Provided text section start

Amos did his work during the reign of Jeroboam II, king of Israel, probably between 760-750 BC.  He prophesied during a time of political success for Israel.  It was a second golden age.  Under Jeroboam, the northern kingdom of Israel expanded to her greatest territorial size.

But not all was well.  If you do your math, you’ll see that Amos’ ministry came 40 years before the Assyrians wiped the northern kingdom off the map.  Things were rotten beneath the surface.  And God used His prophets to let the people know.  Amos warned about the consequences of idolatries and adulteries.  He foreshadowed the Assyrian danger.  He let them know that the end was near.  The LORD will sweep through the house of Joseph like a fire. It would be the end, because Jeroboam II followed in the footsteps of Jeroboam I.  He didn’t remove idols.  He didn’t remove high places where people worshiped false gods.  As was said about every other Israelite king, He did evil in the eyes of the LORD.  These sins manifested themselves especially in the way Israelites treated each other.  All that ought to define God’s people was despised.  They didn’t love their neighbor, which is to say that their faith was dead.

Just listen to the litany of sin in Israel.  They sought the help of worthless gods.  They made justice bitter.  They trampled the poor.  They exacted taxes from those who already had so little.  They built mansions and vineyards for themselves.  Those who did right were punished.  They accepted bribes.  Those with money won in court, those without, lost.  Discretion became the better part of valor, no one upset the status quo, no one blew the whistle.  To put it plainly, life in Israel wasn’t fair.  There was little social justice.  The rich got richer.  The poor got poorer.  The government seemed to side with the rich.  The wicked prospered and nice guys finished last.  And Amos says, “Stop it now, or else!”  But they didn’t.  2 Kings reports: They would not listen and were as stiff-necked as their fathers, who did not trust in the Lord their God. They rejected his decrees and the covenant he had made with their fathers and the warnings he had given them. They followed worthless idols and themselves became worthless. They imitated the nations around them although the Lord had ordered them, “Do not do as they do.” And or else came.  The Assyrians swept through, and in 722, the nation fell, the people were taken and they never returned.

Sound familiar?  Does Amos described today?  We see all the false gods people seek help from before even considering going to Christ.  Justice is a word we roll our eyes at.  The poor are poorer than ever.  The system doesn’t seem to work.  Those who need help don’t get it, but the dishonest work the system.  The mansions and luxuries of the super-rich are off the charts.  Government wastes our money.  If you have money, you get justice; if you don’t, you’re at the mercy of the system.  Who bothers to speak up anymore?  What does one vote matter?  Yeah, the world is a mess.  The US looks like Israel shortly before its total destruction.

Provided text section end
Collected data section start

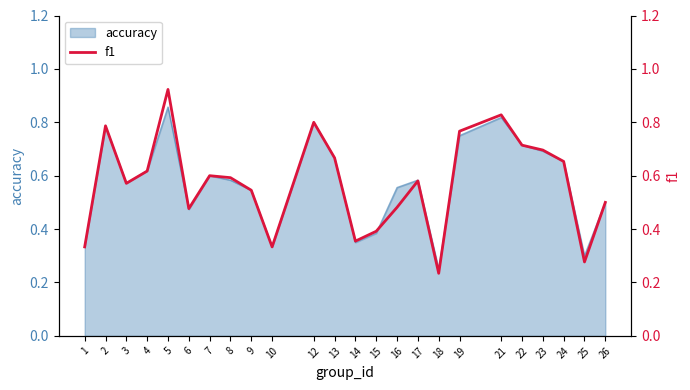

At which category does the data reach its first local peak?

2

Collected data section end

Required action 1:
In the passage on Amos, in what year did the northern kingdom of Israel fall to the Assyrians?
Required action 2:
Rewrite the passage on Amos starting at "Sound familiar?  Does" and ending at "its total destruction.", with "super-rich" replaced by "very wealthy".
Required action 3:
Write the next part of the passage on Amos, continuing after its last sentence.

Final answer 1:
722

Final answer 2:
Sound familiar?  Does Amos described today?  We see all the false gods people seek help from before even considering going to Christ.  Justice is a word we roll our eyes at.  The poor are poorer than ever.  The system doesn’t seem to work.  Those who need help don’t get it, but the dishonest work the system.  The mansions and luxuries of the very wealthy are off the charts.  Government wastes our money.  If you have money, you get justice; if you don’t, you’re at the mercy of the system.  Who bothers to speak up anymore?  What does one vote matter?  Yeah, the world is a mess.  The US looks like Israel shortly before its total destruction.

Final answer 3:
But before we get comfortable condemning the world, let’s remember that we’re talking about reformation.  Our reformation.  Let’s remember that these words of Amos are words for us.  Damning words.  What needs fixing?  What needs amending?  What role have I played in the conditions that surround me?  How have I contributed to a lack of justice, to a loss of justice, to the oppression of those in need?  Where have I, while perhaps not being overtly unjust and oppressive, sought only my needs first, and ignored my needy brothers and sisters?  Where have I failed to act on behalf of others?  Where must I admit that perhaps instead of hating evil, I’ve tolerated it, compromised with it, made a deal with it, or embraced it whole-heartedly?  Where have I treated my faith as a spectator sport, being purely passive in my Christian life, letting others do all the work?  In other words, when have I failed to give God my whole heart, and expressed that whole-hearted love of God by loving my neighbor in the exact same way that I love myself?  How long have I sat on the sidelines of my Christian life?  How long have I lived blissfully ignorant of my actual situation – that when God condemns sins like this, God is talking to me too?  And while you may be ignorant of your sins.  God is not.  I know how many are your offenses and how great your sins. And we have no response.

Well, we have one.  Amos said “perhaps.”  Perhaps the LORD God Almighty will have mercy on the remnant of Joseph. It was iffy, at best, for Israel, given their track record, that things could turn around.  But, it had happened in Nineveh.  They listened to Jonah, and God spared them.  And it would be the same for us, except that God stepped in, literally.  The Word became flesh. God didn’t wait for us to reform ourselves, He achieved the reformation Himself.  He didn’t wait for us to seek the good before He came.  He came and was with us. We who would not seek the LORD were sought by Him.  Christ came to seek and to save the lost, the oppressors of the poor and the destroyers of justice.  He came to reform us.  And He did it well.  Hebrews says:  Fix your thoughts on Jesus, the apostle and high priest whom we confess. He was faithful to the one who appointed him….But Christ is faithful as a son over God’s house. Christ didn’t sit on the sidelines as a spectator.  He jumped into this rotten mess and cleaned it up.  The indictment that was ours for our sins, He said, “I’m guilty.  Take me instead.”  Hebrews describes Jesus’ active life on your behalf:  He offered up prayers and petitions with loud cries and tears to the one who could save him from death, and he was heard because of his reverent submission. Although he was a son, he learned obedience from what he suffered and, once made perfect, he became the source of eternal salvation for all who obey him. And later:  He is able to save completely those who come to God through him, because he always lives to intercede for them….Such a high priest meets our need—one who is holy, blameless, pure, set apart from sinners, exalted above the heavens. Unlike the other high priests, he does not need to offer sacrifices day after day, first for his own sins, and then for the sins of the people. He sacrificed for their sins once for all when he offered himself.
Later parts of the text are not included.